-- Data supplied follows --

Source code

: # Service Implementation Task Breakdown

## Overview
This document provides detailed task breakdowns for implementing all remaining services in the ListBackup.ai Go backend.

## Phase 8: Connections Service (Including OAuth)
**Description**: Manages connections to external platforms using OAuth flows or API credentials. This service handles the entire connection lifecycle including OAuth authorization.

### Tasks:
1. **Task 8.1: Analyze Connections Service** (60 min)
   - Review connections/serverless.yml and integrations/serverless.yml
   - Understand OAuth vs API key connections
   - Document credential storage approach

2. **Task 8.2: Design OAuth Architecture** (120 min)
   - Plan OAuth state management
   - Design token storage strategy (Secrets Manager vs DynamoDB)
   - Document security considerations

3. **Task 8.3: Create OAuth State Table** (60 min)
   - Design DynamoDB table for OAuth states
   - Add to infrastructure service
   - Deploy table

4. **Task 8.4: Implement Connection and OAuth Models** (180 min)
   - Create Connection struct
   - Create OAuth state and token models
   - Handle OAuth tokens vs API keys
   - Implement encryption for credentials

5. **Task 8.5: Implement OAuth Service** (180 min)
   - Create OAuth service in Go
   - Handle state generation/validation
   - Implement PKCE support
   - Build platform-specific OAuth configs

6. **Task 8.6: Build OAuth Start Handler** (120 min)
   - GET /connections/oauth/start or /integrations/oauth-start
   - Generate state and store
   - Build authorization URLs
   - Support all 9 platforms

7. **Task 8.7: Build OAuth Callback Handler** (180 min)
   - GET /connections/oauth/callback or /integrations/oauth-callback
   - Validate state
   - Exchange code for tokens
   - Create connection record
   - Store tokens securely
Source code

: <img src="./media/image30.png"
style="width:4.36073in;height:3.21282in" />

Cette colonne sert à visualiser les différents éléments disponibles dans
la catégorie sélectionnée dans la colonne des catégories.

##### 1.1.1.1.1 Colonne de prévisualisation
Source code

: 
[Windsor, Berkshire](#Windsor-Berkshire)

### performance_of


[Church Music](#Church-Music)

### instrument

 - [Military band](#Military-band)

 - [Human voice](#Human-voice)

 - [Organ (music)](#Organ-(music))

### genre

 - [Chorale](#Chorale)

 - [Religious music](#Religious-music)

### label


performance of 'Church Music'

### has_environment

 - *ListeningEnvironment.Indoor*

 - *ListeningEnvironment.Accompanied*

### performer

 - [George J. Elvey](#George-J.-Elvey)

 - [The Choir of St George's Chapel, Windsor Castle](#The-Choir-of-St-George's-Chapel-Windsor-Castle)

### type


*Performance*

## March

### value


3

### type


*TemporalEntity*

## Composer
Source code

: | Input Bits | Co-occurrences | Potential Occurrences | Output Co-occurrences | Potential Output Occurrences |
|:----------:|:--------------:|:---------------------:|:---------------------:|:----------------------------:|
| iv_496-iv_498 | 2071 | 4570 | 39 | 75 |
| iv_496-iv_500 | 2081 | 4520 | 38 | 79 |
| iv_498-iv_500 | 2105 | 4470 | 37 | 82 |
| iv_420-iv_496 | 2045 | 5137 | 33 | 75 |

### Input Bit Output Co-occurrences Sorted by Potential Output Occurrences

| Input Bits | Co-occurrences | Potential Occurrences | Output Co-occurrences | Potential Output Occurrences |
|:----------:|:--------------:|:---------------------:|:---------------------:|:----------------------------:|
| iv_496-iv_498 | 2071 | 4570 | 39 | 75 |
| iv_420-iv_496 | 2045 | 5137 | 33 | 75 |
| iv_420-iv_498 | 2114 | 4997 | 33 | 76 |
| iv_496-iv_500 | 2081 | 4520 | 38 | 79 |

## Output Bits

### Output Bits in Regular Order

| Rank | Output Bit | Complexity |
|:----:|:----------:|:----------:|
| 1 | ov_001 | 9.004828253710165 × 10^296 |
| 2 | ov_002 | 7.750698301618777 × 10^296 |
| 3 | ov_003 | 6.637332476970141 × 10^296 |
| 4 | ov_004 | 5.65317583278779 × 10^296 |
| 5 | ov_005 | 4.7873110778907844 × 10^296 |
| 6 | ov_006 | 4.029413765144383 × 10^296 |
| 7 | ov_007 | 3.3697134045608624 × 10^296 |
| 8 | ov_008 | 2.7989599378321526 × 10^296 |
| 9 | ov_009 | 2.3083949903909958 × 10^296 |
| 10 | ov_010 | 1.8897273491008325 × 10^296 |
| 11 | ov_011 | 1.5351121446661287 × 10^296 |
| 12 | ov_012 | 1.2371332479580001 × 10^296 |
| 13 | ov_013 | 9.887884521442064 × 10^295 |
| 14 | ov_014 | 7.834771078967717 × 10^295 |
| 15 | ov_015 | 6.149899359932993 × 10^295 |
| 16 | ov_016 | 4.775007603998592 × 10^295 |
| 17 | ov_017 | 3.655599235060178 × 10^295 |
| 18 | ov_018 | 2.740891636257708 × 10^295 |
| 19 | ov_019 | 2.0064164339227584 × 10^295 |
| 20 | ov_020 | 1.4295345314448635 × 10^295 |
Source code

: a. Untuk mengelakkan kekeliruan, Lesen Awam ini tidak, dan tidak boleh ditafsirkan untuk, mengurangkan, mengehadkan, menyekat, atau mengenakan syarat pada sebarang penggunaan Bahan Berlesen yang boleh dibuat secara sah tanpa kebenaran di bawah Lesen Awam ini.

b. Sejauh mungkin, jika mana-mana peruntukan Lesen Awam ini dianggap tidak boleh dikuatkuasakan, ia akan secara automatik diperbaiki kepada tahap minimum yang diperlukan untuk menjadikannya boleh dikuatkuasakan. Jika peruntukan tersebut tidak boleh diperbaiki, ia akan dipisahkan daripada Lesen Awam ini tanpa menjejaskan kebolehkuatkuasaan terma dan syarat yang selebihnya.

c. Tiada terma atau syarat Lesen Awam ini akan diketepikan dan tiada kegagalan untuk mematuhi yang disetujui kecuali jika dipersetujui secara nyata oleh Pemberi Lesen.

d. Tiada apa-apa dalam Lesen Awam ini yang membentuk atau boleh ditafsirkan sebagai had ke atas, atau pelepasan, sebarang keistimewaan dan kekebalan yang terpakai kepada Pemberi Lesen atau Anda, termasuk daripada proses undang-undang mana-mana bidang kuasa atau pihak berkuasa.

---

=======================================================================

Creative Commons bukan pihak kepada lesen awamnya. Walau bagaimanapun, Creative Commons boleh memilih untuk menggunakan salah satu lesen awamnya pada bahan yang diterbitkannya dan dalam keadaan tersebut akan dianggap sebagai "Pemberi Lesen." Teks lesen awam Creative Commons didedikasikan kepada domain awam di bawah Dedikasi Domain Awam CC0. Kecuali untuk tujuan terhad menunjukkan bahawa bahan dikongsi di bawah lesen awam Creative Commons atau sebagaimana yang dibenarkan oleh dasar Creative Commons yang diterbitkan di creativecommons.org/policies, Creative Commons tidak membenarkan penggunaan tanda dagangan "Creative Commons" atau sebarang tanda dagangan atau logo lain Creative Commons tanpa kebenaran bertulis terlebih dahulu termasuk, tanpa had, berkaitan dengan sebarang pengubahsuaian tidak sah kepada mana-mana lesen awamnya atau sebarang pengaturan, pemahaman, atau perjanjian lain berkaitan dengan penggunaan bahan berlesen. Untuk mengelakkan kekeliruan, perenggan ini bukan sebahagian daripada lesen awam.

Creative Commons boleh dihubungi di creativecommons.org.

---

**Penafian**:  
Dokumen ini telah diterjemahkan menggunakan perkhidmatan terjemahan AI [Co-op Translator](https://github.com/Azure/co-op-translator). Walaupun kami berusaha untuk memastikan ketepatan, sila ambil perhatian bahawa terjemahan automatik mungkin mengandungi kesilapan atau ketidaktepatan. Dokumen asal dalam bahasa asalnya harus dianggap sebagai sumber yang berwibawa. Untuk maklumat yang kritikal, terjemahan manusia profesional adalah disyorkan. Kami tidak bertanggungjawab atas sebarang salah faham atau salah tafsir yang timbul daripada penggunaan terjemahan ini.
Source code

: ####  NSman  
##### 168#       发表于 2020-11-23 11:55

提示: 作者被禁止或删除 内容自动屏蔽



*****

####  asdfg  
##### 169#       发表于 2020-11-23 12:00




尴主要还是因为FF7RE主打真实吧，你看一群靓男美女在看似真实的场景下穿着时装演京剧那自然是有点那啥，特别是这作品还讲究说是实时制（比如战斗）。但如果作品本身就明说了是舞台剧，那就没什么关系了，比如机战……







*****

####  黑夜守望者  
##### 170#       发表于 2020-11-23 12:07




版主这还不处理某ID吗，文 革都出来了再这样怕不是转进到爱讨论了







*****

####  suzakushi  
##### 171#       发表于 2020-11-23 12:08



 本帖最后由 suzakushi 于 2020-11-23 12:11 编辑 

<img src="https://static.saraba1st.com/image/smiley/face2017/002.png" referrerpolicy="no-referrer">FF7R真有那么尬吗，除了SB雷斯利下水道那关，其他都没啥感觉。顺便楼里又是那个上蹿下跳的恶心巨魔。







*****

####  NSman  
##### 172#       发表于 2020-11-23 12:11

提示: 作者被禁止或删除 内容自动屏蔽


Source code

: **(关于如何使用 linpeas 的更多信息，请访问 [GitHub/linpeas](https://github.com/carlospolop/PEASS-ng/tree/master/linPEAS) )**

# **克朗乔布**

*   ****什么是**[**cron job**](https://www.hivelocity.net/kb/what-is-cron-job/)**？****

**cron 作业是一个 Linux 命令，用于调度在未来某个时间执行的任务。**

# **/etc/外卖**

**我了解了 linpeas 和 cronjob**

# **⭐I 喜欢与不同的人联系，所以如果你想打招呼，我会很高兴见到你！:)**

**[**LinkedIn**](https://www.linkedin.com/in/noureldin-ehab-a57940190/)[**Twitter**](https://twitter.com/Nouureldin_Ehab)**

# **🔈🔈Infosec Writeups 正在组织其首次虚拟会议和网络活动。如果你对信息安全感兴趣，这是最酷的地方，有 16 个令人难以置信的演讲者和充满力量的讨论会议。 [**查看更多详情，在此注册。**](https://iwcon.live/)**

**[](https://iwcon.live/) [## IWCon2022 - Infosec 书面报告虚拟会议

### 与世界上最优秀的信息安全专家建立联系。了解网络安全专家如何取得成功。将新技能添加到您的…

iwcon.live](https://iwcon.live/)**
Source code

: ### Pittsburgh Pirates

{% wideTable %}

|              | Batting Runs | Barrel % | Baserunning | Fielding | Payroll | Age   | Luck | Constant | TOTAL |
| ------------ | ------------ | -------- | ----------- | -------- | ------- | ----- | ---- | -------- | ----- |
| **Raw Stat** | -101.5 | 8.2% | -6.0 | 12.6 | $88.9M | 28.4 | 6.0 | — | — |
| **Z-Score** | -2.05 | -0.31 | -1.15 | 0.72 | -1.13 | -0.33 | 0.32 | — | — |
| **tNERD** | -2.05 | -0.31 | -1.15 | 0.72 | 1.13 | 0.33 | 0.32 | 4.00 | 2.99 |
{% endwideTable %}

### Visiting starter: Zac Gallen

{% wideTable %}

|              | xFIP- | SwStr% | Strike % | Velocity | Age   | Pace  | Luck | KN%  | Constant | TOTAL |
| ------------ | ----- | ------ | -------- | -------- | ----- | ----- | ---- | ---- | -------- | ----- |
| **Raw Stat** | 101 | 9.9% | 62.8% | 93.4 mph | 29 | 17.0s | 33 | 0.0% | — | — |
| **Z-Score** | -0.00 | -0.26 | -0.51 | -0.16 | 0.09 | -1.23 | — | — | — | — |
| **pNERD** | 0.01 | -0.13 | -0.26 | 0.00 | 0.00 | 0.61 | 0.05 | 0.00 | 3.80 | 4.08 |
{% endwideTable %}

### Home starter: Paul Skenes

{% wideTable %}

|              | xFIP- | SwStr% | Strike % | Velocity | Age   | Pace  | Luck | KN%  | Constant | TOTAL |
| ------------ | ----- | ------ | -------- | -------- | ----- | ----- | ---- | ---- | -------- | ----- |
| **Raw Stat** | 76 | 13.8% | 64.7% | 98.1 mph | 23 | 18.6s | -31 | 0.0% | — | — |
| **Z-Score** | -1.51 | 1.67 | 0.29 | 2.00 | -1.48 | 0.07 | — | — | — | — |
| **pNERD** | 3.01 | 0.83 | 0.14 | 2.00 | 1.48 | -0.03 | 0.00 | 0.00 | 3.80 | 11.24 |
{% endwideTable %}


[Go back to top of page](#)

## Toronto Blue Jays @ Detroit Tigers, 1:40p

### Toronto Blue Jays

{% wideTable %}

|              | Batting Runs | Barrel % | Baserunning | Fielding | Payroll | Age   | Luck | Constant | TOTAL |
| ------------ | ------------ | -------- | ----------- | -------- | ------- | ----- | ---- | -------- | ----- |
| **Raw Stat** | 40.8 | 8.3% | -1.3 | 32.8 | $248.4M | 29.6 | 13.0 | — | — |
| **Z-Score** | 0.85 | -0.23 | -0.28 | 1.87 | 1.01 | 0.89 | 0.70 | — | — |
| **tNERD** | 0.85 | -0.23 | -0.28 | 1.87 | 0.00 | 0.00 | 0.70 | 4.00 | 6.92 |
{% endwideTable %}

-- Data supplied concluded --

* [About this exercise] If a line contains the word "Handler", it counts; say how many such lines the records hold, and give only that number.

* [Response to this exercise] 2